= Work task =
Decide whether each statement agrees with the post below on diversity and sensitivity training. Answer yes or no for each and quote the exact words from the post that settle it.
(a) The opinion piece says police departments should draw heavily from military veterans to fill their ranks.
(b) Soldiers take the Army's sensitivity training program after they come back from deployment.
(c) The writer has sat through a sensitivity training class that covered prejudices of blacks against whites.

= Extracted text =
Diversity....for diversity's sake.

In the last few years of my time in the Army, I was really was getting sick of being told I'm a racist, misogynist, etc because I was a white heterosexual Christian male. I've never endured a "sensitivity training" class where prejudices of blacks against whites was covered. You would think this was a racket...na, couldn't be that, could it.

From from the New York Times, an opinion piece (at least they called it than, not "news" on the front page) on how our veterans can bring "Much-Needed Sensitivity Training" to policing.

Military Vets Can Bring Much-Needed Sensitivity Training to Police Departments

Police departments across the country should draw heavily from military veterans to fill their ranks. Many already do this, but they should take it a step further and adapt the United States Army’s sensitivity training program, which soldiers take before deployment. This program includes mock engagements with communities, as well as religious and cultural classes.

= Records shown =
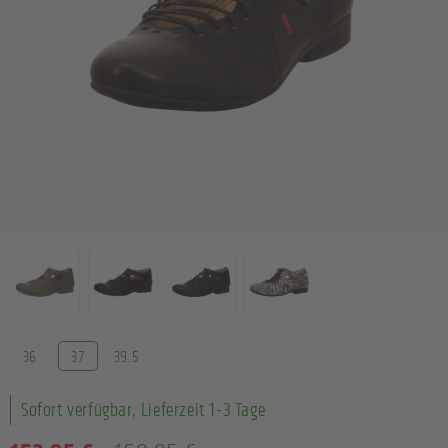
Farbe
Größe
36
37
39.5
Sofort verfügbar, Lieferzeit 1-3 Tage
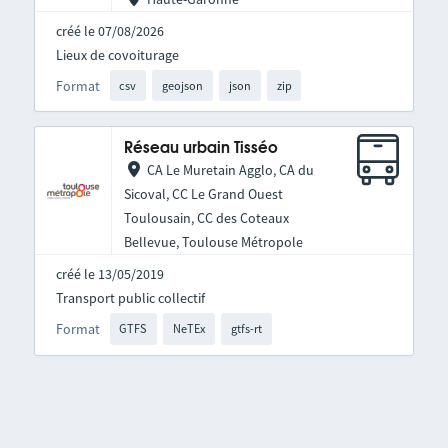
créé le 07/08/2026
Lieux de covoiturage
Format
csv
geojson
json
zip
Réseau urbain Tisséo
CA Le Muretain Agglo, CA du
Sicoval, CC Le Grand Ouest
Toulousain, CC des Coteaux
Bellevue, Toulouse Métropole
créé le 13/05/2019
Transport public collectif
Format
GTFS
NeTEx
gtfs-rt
...
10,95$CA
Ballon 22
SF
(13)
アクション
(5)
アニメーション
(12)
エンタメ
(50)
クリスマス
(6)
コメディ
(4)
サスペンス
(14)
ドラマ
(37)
--
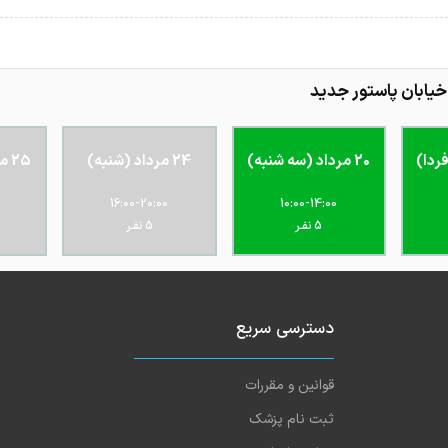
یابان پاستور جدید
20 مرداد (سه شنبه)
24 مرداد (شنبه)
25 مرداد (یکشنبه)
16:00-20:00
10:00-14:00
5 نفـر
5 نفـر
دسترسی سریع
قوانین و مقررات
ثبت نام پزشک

= Task solution =
(a) Yes: "Police departments across the country should draw heavily from military veterans to fill their ranks."
(b) No: "which soldiers take before deployment."
(c) No: "I've never endured a "sensitivity training" class where prejudices of blacks against whites was covered."